* JOB ITEM
Copy out word for word the lines from the one with "Where is mt01ara010a nearest to the value 0?" to the one with "What is the difference between the highest", both included.

* SUPPLIED DATA
::::
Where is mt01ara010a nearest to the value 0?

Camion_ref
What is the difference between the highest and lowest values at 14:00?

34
::::
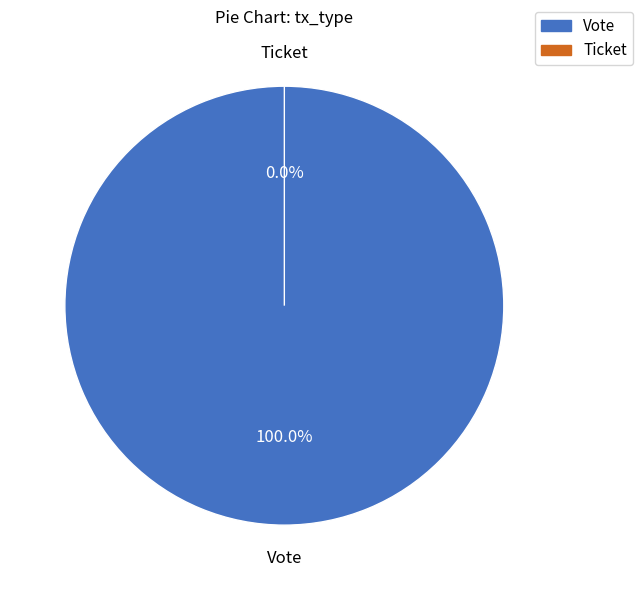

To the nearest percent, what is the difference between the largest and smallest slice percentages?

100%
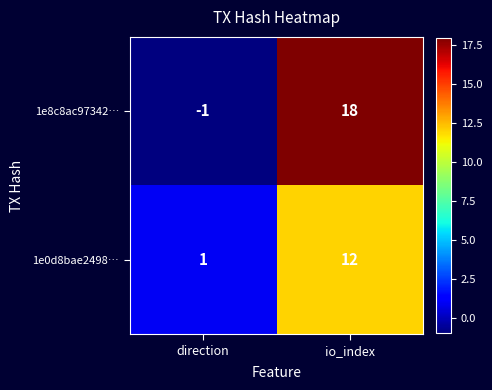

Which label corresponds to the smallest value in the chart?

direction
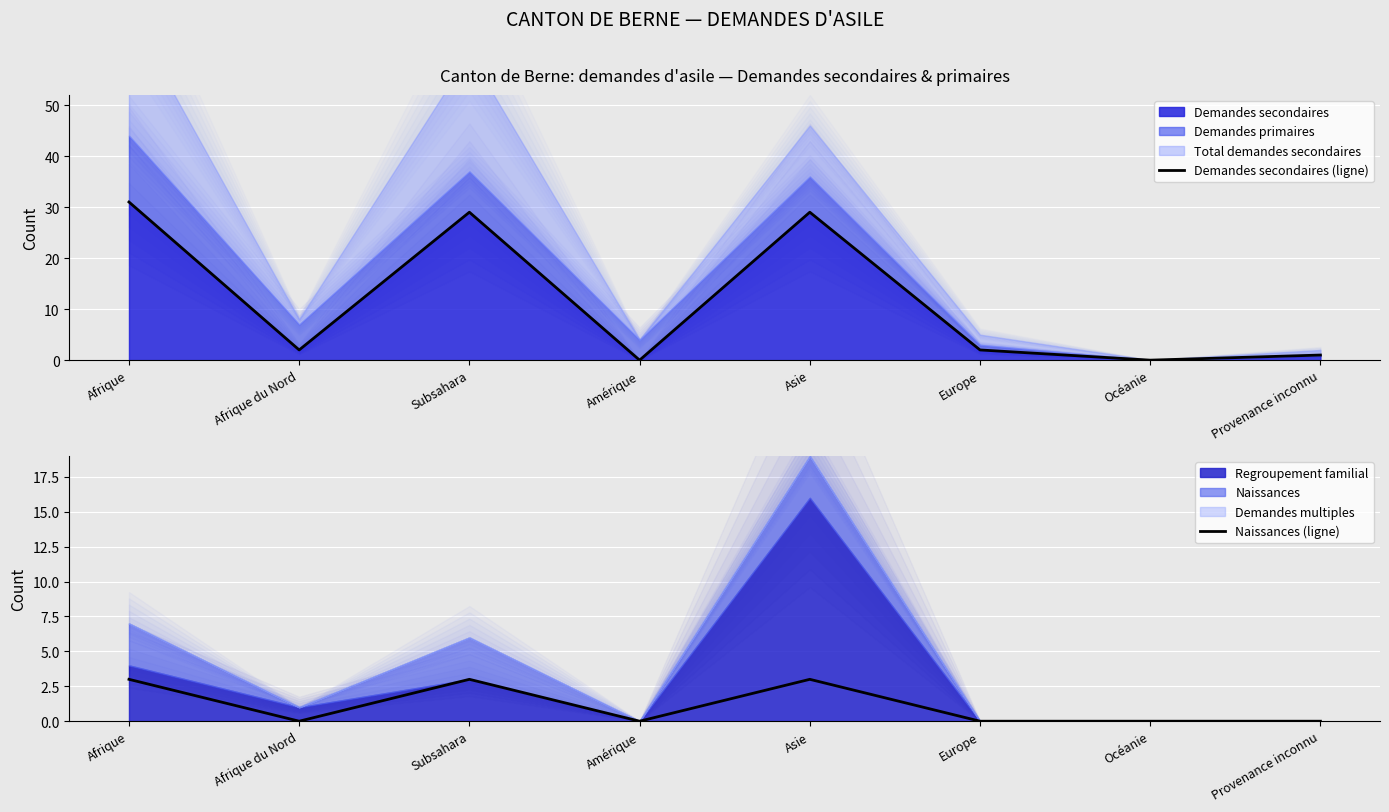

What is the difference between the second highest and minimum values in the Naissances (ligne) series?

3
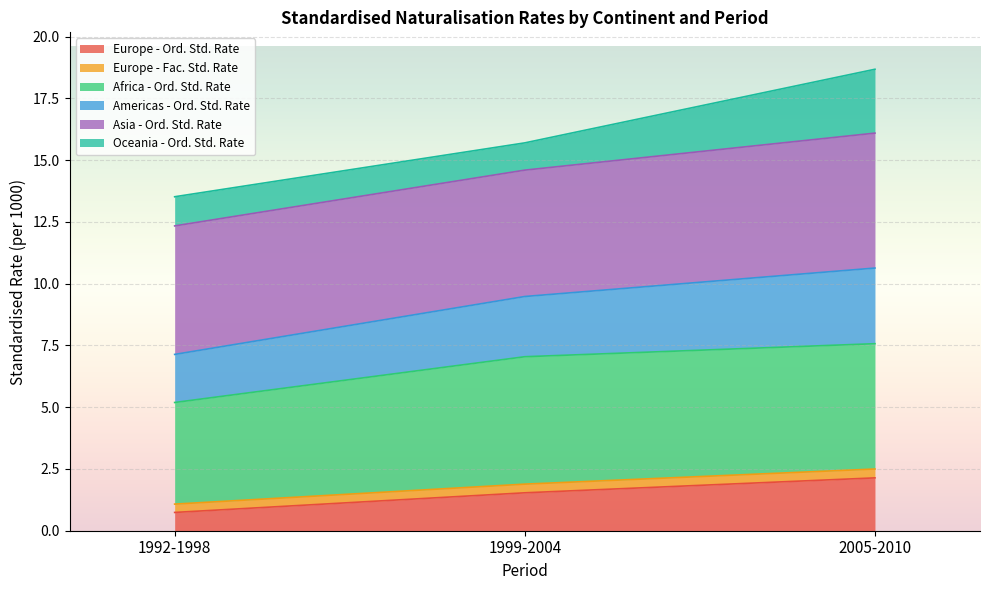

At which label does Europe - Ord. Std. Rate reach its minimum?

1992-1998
::::
* RESPONSE BOX
Where is mt01ara010a nearest to the value 0?

Camion_ref
What is the difference between the highest and lowest values at 14:00?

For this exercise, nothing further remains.